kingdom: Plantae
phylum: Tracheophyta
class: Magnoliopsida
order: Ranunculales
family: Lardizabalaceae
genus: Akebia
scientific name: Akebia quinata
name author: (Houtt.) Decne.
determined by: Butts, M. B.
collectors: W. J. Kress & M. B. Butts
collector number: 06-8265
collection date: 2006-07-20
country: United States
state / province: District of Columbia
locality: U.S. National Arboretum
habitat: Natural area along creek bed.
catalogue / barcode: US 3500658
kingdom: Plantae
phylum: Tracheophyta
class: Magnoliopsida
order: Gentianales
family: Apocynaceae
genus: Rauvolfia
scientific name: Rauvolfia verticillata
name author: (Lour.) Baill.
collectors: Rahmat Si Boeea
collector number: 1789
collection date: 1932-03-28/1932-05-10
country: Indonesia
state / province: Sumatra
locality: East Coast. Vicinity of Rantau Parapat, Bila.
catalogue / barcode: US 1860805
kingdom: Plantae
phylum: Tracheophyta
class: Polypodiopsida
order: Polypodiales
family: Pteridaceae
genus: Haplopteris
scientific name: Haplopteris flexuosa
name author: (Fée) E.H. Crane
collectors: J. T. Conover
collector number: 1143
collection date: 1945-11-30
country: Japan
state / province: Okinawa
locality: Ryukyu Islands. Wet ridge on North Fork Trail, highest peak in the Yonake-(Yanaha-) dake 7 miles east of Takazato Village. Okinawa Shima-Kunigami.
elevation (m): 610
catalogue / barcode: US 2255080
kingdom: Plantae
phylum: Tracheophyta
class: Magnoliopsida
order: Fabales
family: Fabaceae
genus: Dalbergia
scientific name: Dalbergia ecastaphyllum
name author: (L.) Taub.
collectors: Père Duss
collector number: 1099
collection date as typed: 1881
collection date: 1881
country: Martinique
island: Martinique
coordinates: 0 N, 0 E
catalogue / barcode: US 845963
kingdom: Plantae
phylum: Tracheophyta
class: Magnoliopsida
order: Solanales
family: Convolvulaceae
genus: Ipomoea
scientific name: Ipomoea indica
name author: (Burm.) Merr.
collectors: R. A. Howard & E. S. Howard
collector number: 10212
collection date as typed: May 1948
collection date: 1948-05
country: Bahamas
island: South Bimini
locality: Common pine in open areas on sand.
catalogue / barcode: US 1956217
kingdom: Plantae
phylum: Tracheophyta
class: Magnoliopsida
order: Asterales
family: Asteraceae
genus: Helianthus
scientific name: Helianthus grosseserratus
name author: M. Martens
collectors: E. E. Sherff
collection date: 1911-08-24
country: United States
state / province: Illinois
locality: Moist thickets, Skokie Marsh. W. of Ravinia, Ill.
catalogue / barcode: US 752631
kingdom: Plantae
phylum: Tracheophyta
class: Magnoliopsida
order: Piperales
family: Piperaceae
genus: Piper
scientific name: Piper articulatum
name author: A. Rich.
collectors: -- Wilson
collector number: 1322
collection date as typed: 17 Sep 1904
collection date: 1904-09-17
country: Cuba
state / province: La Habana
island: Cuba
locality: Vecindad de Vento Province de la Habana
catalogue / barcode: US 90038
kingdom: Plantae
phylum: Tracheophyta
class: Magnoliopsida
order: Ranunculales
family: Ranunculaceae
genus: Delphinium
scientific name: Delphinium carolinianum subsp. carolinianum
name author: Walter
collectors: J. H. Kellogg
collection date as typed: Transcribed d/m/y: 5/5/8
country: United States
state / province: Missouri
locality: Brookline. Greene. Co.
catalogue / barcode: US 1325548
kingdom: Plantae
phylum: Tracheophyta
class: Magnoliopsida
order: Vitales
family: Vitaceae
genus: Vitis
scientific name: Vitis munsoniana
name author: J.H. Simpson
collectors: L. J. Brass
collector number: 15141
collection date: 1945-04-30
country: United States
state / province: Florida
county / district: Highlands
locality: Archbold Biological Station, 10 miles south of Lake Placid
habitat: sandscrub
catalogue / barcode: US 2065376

---+---

_Exercise goal:_
Replace "collectors" with "collected by" everywhere in all the lines above, leaving everything else the same.

_Problem solution:_
kingdom: Plantae
phylum: Tracheophyta
class: Magnoliopsida
order: Ranunculales
family: Lardizabalaceae
genus: Akebia
scientific name: Akebia quinata
name author: (Houtt.) Decne.
determined by: Butts, M. B.
collected by: W. J. Kress & M. B. Butts
collector number: 06-8265
collection date: 2006-07-20
country: United States
state / province: District of Columbia
locality: U.S. National Arboretum
habitat: Natural area along creek bed.
catalogue / barcode: US 3500658
kingdom: Plantae
phylum: Tracheophyta
class: Magnoliopsida
order: Gentianales
family: Apocynaceae
genus: Rauvolfia
scientific name: Rauvolfia verticillata
name author: (Lour.) Baill.
collected by: Rahmat Si Boeea
collector number: 1789
collection date: 1932-03-28/1932-05-10
country: Indonesia
state / province: Sumatra
locality: East Coast. Vicinity of Rantau Parapat, Bila.
catalogue / barcode: US 1860805
kingdom: Plantae
phylum: Tracheophyta
class: Polypodiopsida
order: Polypodiales
family: Pteridaceae
genus: Haplopteris
scientific name: Haplopteris flexuosa
name author: (Fée) E.H. Crane
collected by: J. T. Conover
collector number: 1143
collection date: 1945-11-30
country: Japan
state / province: Okinawa
locality: Ryukyu Islands. Wet ridge on North Fork Trail, highest peak in the Yonake-(Yanaha-) dake 7 miles east of Takazato Village. Okinawa Shima-Kunigami.
elevation (m): 610
catalogue / barcode: US 2255080
kingdom: Plantae
phylum: Tracheophyta
class: Magnoliopsida
order: Fabales
family: Fabaceae
genus: Dalbergia
scientific name: Dalbergia ecastaphyllum
name author: (L.) Taub.
collected by: Père Duss
collector number: 1099
collection date as typed: 1881
collection date: 1881
country: Martinique
island: Martinique
coordinates: 0 N, 0 E
catalogue / barcode: US 845963
kingdom: Plantae
phylum: Tracheophyta
class: Magnoliopsida
order: Solanales
family: Convolvulaceae
genus: Ipomoea
scientific name: Ipomoea indica
name author: (Burm.) Merr.
collected by: R. A. Howard & E. S. Howard
collector number: 10212
collection date as typed: May 1948
collection date: 1948-05
country: Bahamas
island: South Bimini
locality: Common pine in open areas on sand.
catalogue / barcode: US 1956217
kingdom: Plantae
phylum: Tracheophyta
class: Magnoliopsida
order: Asterales
family: Asteraceae
genus: Helianthus
scientific name: Helianthus grosseserratus
name author: M. Martens
collected by: E. E. Sherff
collection date: 1911-08-24
country: United States
state / province: Illinois
locality: Moist thickets, Skokie Marsh. W. of Ravinia, Ill.
catalogue / barcode: US 752631
kingdom: Plantae
phylum: Tracheophyta
class: Magnoliopsida
order: Piperales
family: Piperaceae
genus: Piper
scientific name: Piper articulatum
name author: A. Rich.
collected by: -- Wilson
collector number: 1322
collection date as typed: 17 Sep 1904
collection date: 1904-09-17
country: Cuba
state / province: La Habana
island: Cuba
locality: Vecindad de Vento Province de la Habana
catalogue / barcode: US 90038
kingdom: Plantae
phylum: Tracheophyta
class: Magnoliopsida
order: Ranunculales
family: Ranunculaceae
genus: Delphinium
scientific name: Delphinium carolinianum subsp. carolinianum
name author: Walter
collected by: J. H. Kellogg
collection date as typed: Transcribed d/m/y: 5/5/8
country: United States
state / province: Missouri
locality: Brookline. Greene. Co.
catalogue / barcode: US 1325548
kingdom: Plantae
phylum: Tracheophyta
class: Magnoliopsida
order: Vitales
family: Vitaceae
genus: Vitis
scientific name: Vitis munsoniana
name author: J.H. Simpson
collected by: L. J. Brass
collector number: 15141
collection date: 1945-04-30
country: United States
state / province: Florida
county / district: Highlands
locality: Archbold Biological Station, 10 miles south of Lake Placid
habitat: sandscrub
catalogue / barcode: US 2065376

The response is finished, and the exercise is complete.